(What you have to do): Rewrite the items below so that every "margin-left" becomes "margin-inline-start", with nothing else changed. Leave the pictures out of your answer.

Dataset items
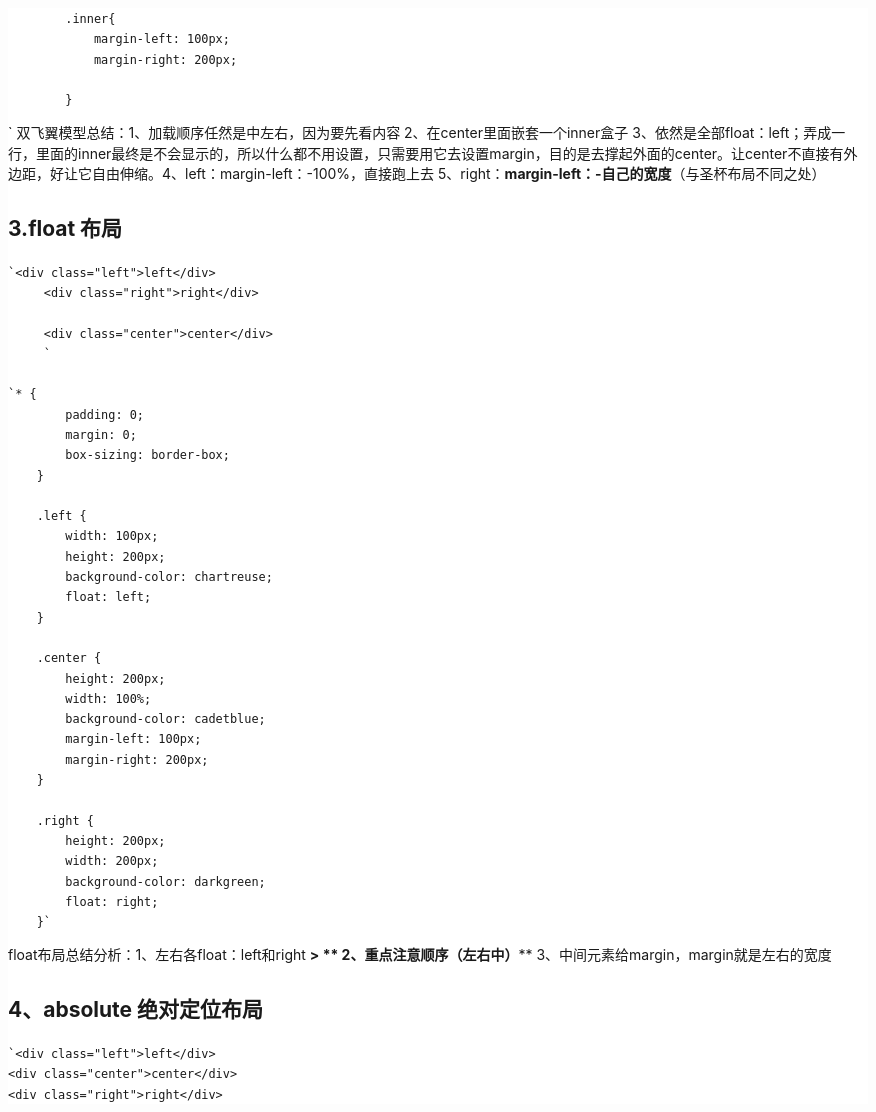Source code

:             .inner{
                margin-left: 100px;
                margin-right: 200px;

            }
`
双飞翼模型总结：1、加载顺序任然是中左右，因为要先看内容 2、在center里面嵌套一个inner盒子 3、依然是全部float：left；弄成一行，里面的inner最终是不会显示的，所以什么都不用设置，只需要用它去设置margin，目的是去撑起外面的center。让center不直接有外边距，好让它自由伸缩。4、left：margin-left：-100%，直接跑上去 5、right：**margin-left：-自己的宽度**（与圣杯布局不同之处）


## 3.float 布局 ##
    `<div class="left">left</div>
         <div class="right">right</div>
        
         <div class="center">center</div>
         `

    `* {
            padding: 0;
            margin: 0;
            box-sizing: border-box;
        }

        .left {
            width: 100px;
            height: 200px;
            background-color: chartreuse;
            float: left;
        }

        .center {
            height: 200px;
            width: 100%;
            background-color: cadetblue;
            margin-left: 100px;
            margin-right: 200px;
        }

        .right {
            height: 200px;
            width: 200px;
            background-color: darkgreen;
            float: right;
        }`

float布局总结分析：1、左右各float：left和right 
**> ** 2、重点注意顺序（左右中）****
3、中间元素给margin，margin就是左右的宽度


## 4、absolute 绝对定位布局 ##

    `<div class="left">left</div>
    <div class="center">center</div>
    <div class="right">right</div>
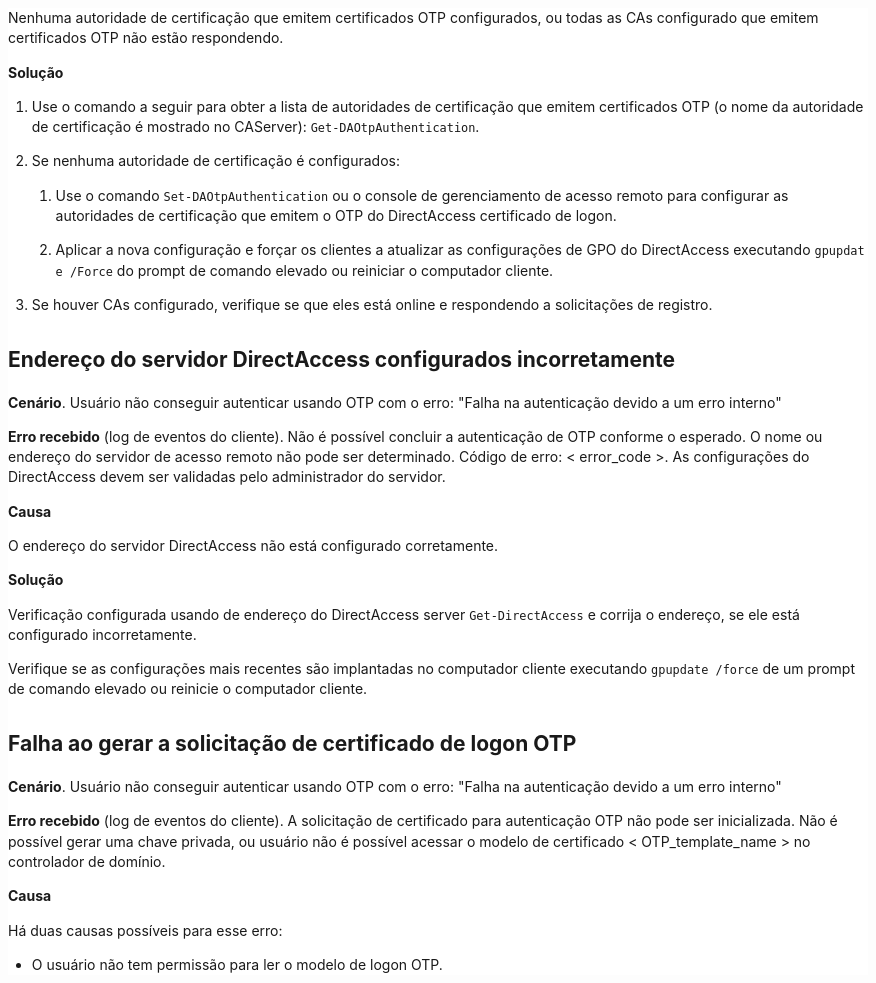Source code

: Nenhuma autoridade de certificação que emitem certificados OTP configurados, ou todas as CAs configurado que emitem certificados OTP não estão respondendo.  
  
**Solução**  
  
1.  Use o comando a seguir para obter a lista de autoridades de certificação que emitem certificados OTP (o nome da autoridade de certificação é mostrado no CAServer): `Get-DAOtpAuthentication`.  
  
2.  Se nenhuma autoridade de certificação é configurados:  
  
    1.  Use o comando `Set-DAOtpAuthentication` ou o console de gerenciamento de acesso remoto para configurar as autoridades de certificação que emitem o OTP do DirectAccess certificado de logon.  
  
    2.  Aplicar a nova configuração e forçar os clientes a atualizar as configurações de GPO do DirectAccess executando `gpupdate /Force` do prompt de comando elevado ou reiniciar o computador cliente.  
  
3.  Se houver CAs configurado, verifique se que eles está online e respondendo a solicitações de registro.  
  
## <a name="misconfigured-directaccess-server-address"></a>Endereço do servidor DirectAccess configurados incorretamente  
**Cenário**. Usuário não conseguir autenticar usando OTP com o erro: "Falha na autenticação devido a um erro interno"  
  
**Erro recebido** (log de eventos do cliente). Não é possível concluir a autenticação de OTP conforme o esperado. O nome ou endereço do servidor de acesso remoto não pode ser determinado.  Código de erro: < error_code >. As configurações do DirectAccess devem ser validadas pelo administrador do servidor.  
  
**Causa**  
  
O endereço do servidor DirectAccess não está configurado corretamente.  
  
**Solução**  
  
Verificação configurada usando de endereço do DirectAccess server `Get-DirectAccess` e corrija o endereço, se ele está configurado incorretamente.  
  
Verifique se as configurações mais recentes são implantadas no computador cliente executando `gpupdate /force` de um prompt de comando elevado ou reinicie o computador cliente.  
  
## <a name="failed-to-generate-the-otp-logon-certificate-request"></a>Falha ao gerar a solicitação de certificado de logon OTP  
**Cenário**. Usuário não conseguir autenticar usando OTP com o erro: "Falha na autenticação devido a um erro interno"  
  
**Erro recebido** (log de eventos do cliente). A solicitação de certificado para autenticação OTP não pode ser inicializada. Não é possível gerar uma chave privada, ou usuário <username> não é possível acessar o modelo de certificado < OTP_template_name > no controlador de domínio.  
  
**Causa**  
  
Há duas causas possíveis para esse erro:  
  
-   O usuário não tem permissão para ler o modelo de logon OTP.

(The completed task):
Source code

:             .inner{
                margin-inline-start: 100px;
                margin-right: 200px;

            }
`
双飞翼模型总结：1、加载顺序任然是中左右，因为要先看内容 2、在center里面嵌套一个inner盒子 3、依然是全部float：left；弄成一行，里面的inner最终是不会显示的，所以什么都不用设置，只需要用它去设置margin，目的是去撑起外面的center。让center不直接有外边距，好让它自由伸缩。4、left：margin-inline-start：-100%，直接跑上去 5、right：**margin-inline-start：-自己的宽度**（与圣杯布局不同之处）


## 3.float 布局 ##
    `<div class="left">left</div>
         <div class="right">right</div>
        
         <div class="center">center</div>
         `

    `* {
            padding: 0;
            margin: 0;
            box-sizing: border-box;
        }

        .left {
            width: 100px;
            height: 200px;
            background-color: chartreuse;
            float: left;
        }

        .center {
            height: 200px;
            width: 100%;
            background-color: cadetblue;
            margin-inline-start: 100px;
            margin-right: 200px;
        }

        .right {
            height: 200px;
            width: 200px;
            background-color: darkgreen;
            float: right;
        }`

float布局总结分析：1、左右各float：left和right 
**> ** 2、重点注意顺序（左右中）****
3、中间元素给margin，margin就是左右的宽度


## 4、absolute 绝对定位布局 ##

    `<div class="left">left</div>
    <div class="center">center</div>
    <div class="right">right</div>
Source code

: Nenhuma autoridade de certificação que emitem certificados OTP configurados, ou todas as CAs configurado que emitem certificados OTP não estão respondendo.  
  
**Solução**  
  
1.  Use o comando a seguir para obter a lista de autoridades de certificação que emitem certificados OTP (o nome da autoridade de certificação é mostrado no CAServer): `Get-DAOtpAuthentication`.  
  
2.  Se nenhuma autoridade de certificação é configurados:  
  
    1.  Use o comando `Set-DAOtpAuthentication` ou o console de gerenciamento de acesso remoto para configurar as autoridades de certificação que emitem o OTP do DirectAccess certificado de logon.  
  
    2.  Aplicar a nova configuração e forçar os clientes a atualizar as configurações de GPO do DirectAccess executando `gpupdate /Force` do prompt de comando elevado ou reiniciar o computador cliente.  
  
3.  Se houver CAs configurado, verifique se que eles está online e respondendo a solicitações de registro.  
  
## <a name="misconfigured-directaccess-server-address"></a>Endereço do servidor DirectAccess configurados incorretamente  
**Cenário**. Usuário não conseguir autenticar usando OTP com o erro: "Falha na autenticação devido a um erro interno"  
  
**Erro recebido** (log de eventos do cliente). Não é possível concluir a autenticação de OTP conforme o esperado. O nome ou endereço do servidor de acesso remoto não pode ser determinado.  Código de erro: < error_code >. As configurações do DirectAccess devem ser validadas pelo administrador do servidor.  
  
**Causa**  
  
O endereço do servidor DirectAccess não está configurado corretamente.  
  
**Solução**  
  
Verificação configurada usando de endereço do DirectAccess server `Get-DirectAccess` e corrija o endereço, se ele está configurado incorretamente.  
  
Verifique se as configurações mais recentes são implantadas no computador cliente executando `gpupdate /force` de um prompt de comando elevado ou reinicie o computador cliente.  
  
## <a name="failed-to-generate-the-otp-logon-certificate-request"></a>Falha ao gerar a solicitação de certificado de logon OTP  
**Cenário**. Usuário não conseguir autenticar usando OTP com o erro: "Falha na autenticação devido a um erro interno"  
  
**Erro recebido** (log de eventos do cliente). A solicitação de certificado para autenticação OTP não pode ser inicializada. Não é possível gerar uma chave privada, ou usuário <username> não é possível acessar o modelo de certificado < OTP_template_name > no controlador de domínio.  
  
**Causa**  
  
Há duas causas possíveis para esse erro:  
  
-   O usuário não tem permissão para ler o modelo de logon OTP.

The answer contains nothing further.